A manuscript illumination showing Merlin building Stonehenge, from a mid-XIV-century adaptation of Geoffrey of Monmouth

Boundary ditches divided up the landscape and small, regular arable fields spread across land that had formerly been used mainly as pasture. The banks of the Cursus, now more than 2000 years old, were used as field boundaries by Bronze-Age farmers who ploughed its interior. These farmers lived in the small settlements that appeared scattered across the landscape, each a cluster of circular houses of wood and thatch, set within their fields.

After Stonehenge

Stonehenge drawn by Lucas de Heere, a Dutch traveller, in 1574.

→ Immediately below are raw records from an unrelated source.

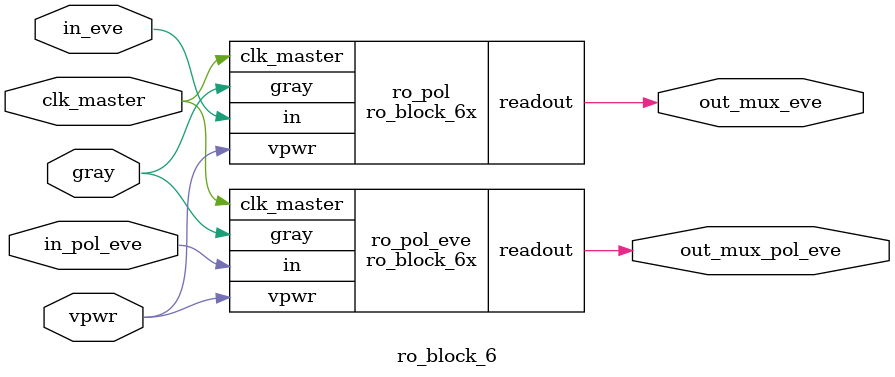
<source format=v>
`include "./../feedback/tbuf.v"
`include "./../feedback/gray_count.v"
`include "./../feedback/asyn_rst_dff.v"
`include "./../feedback/asyn_rst_dff_n.v"
`include "./../feedback/mux_2_1.v"
`include "./../feedback/buffer.v"
`timescale 1ns/1fs


module edge_ff_n(
input d,rstb,clk,
output wire out);
wire [1:0]q;
wire buff_out;
//wire rstb_inv; //rstb_inv used after passing the reset signal(clk_ext) through an inverter.
//assign rstb_inv=~rstb;
buffer bf(.in(clk),.out(buff_out));
asyn_rst_dff dff(.clk(buff_out),.d(d),.rstb(rstb),.q(q[1]));
asyn_rst_dff_n dff_n(.clk(buff_out),.d(d),.rstb(rstb),.q(q[0]));
mux_2_1 mux(.in_0(q[0]),.in_1(q[1]),.sel(clk),.out(out));
endmodule

//first_readout_block fastest data out
module ro_block_6x(
	input vpwr,
	input gray,clk_master,in, //pwr is the vdd input 
	output wire readout);	   //gray is the gray clk bits
	wire eff_out,eff_outb;	
	assign eff_outb=~eff_out;		   

	edge_ff_n eff(
		.d(vpwr),		//readout is the output of the readout block.
		.rstb(clk_master), //clkdiv2 is the max frequency of the core.
		.clk(gray),
		.out(eff_out));

	tbuf tribuf(
		.in(in),
		.ctrlb(eff_outb),
		.out(readout));
endmodule

module ro_block_6(
	input vpwr,
	input gray,clk_master,
	input in_eve,in_pol_eve,
	output wire out_mux_eve,out_mux_pol_eve);
	
	ro_block_6x ro_pol(
		.vpwr(vpwr),
		.gray(gray),
		.clk_master(clk_master),
		.in(in_eve),
		.readout(out_mux_eve));

	ro_block_6x ro_pol_eve(
		.vpwr(vpwr),
		.gray(gray),
		.clk_master(clk_master),
		.in(in_pol_eve),
		.readout(out_mux_pol_eve));
endmodule





/*
//Testbench
//gc: Gray Counter
//c: Counter
//clk_ext_global: master clock
module tb_ro_block_6;						   //gc_clk is the gray counter clock
	reg vpwr,clk_master,clkdiv2,rstb,in_eve,in_pol_eve; //vpwr is the connection to d pin of eff
	wire [18:0]gc_clk;						   //clk_master is the global external clock 
	wire [1:0]read_out_iq;					   //clkdiv2 is the max core clock
	parameter PERIOD_MASTER=400;			   //read_out_iq[1]: out_mux_pol_eve
	real clk_master_half_pd=PERIOD_MASTER/2;   //read_out_iq[0]:out_mux_eve
	parameter n=6; // n is core's index.
	parameter PERIOD_CORE=400*(2**(n-1));
	real clk_core_half_pd=(PERIOD_CORE)/2;
	real comp_out_half_pd=PERIOD_CORE;//factor of 2 is multiplied here because the period of comput is double that of the core clock
	
	//module instantiation	
	gray_count gc_clock(
		.clk(clk_master), 
		.reset(rstb), 
		.gray_count(gc_clk[18:0]));

	ro_block_6 ro_block(
		.vpwr(vpwr),
		.gray(gc_clk[n-1]), //parameterize the testbench for all the readouts
		.clk_master(clk_master),
		.in_eve(in_eve),
		.in_pol_eve(in_pol_eve),
		.out_mux_eve(read_out_iq[0]),
		.out_mux_pol_eve(read_out_iq[1]));

	initial begin
	$dumpfile("ro_block_6.vcd");
	$dumpvars;
	end 

	//signal generation
	initial begin
		clk_master=0;
		forever
			#(clk_master_half_pd)clk_master = ~clk_master; //ext_clk generation freq=2.56 MHz
	end

	initial begin
		clkdiv2=0;
		//#(clk_master_half_pd) clkdiv2=1;
		forever
			#(clk_core_half_pd)clkdiv2 = ~clkdiv2; //ext_clk generation freq=2.56 MHz
	end

	//modelling in_eve(or in_pol_eve) using comp_out as it follows the same edges for its data release. 	
	always @(posedge rstb or negedge rstb or negedge clkdiv2) begin
		//in_eve=0;
			if(rstb&~clkdiv2) begin
				#2 in_eve<=1;
				#(comp_out_half_pd) in_eve=~in_eve;
				end
			else in_eve<=in_eve;
	end 

	//modelling in_eve(or in_pol_eve) using comp_out as it follows the same edges for its data release. 	
	always @(posedge rstb or negedge rstb or negedge clkdiv2) begin
		//in_pol_eve=0;
			if(rstb&~clkdiv2) begin
				#2 in_pol_eve<=1;
				#(comp_out_half_pd) in_pol_eve=~in_pol_eve;
				end
			else in_pol_eve<=in_pol_eve;
	end 


	initial begin
		rstb=0;
		vpwr=1;
		#5 rstb=1;
		repeat(700) @(posedge clkdiv2);
     	#100;
		$finish; 
	end
	endmodule
*/


</source>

Before the Roman conquest of AD 43, Stonehenge had ceased to be a living temple but it appears to have had a new lease of life under the Roman invaders. Many finds of Roman date (coins, brooches and pottery) indicate more than just casual visiting and recent excavations have shown that bluestones were being removed, or even reset, at this time. Stonehenge may have become a Roman shrine.

In about AD 645, a man was buried at Stonehenge. He had been decapitated and may have been executed as a criminal. Sometime after this the name of Stonehenge emerged, formed from the words “stone” and “henge”, the latter meaning “hanging” and possibly referring to the resemblance of the stones to a gallows.

After Stonehenge

Stonehenge inspired generations of artists including J.M.W.Turner (1775 – 1851), who produced this painting (detail).

From medieval times onwards much energy was expended in trying to guess the date, the builders and the purpose of Stonehenge. The first written description, dating from about 1130, appeared in Henry of Huntingdon’s History of the English People, where he described “Stanenges, where stones of wonderful size have been erected after the manner of doorway… no one can conceive how such great stones have been so raised aloft, or why they were built there”.

In 1136 Geoffrey of Monmouth explained in his History of the Kings of Britain that Stonehenge was a memorial to a great battle between Saxons and Britons. He suggested that the stones came from an Irish stone circle called the Giants’ Round, and had been transported to Salisbury Plain by the wizard Merlin. This idea proved popular and was widely accepted until as late as the XVI century.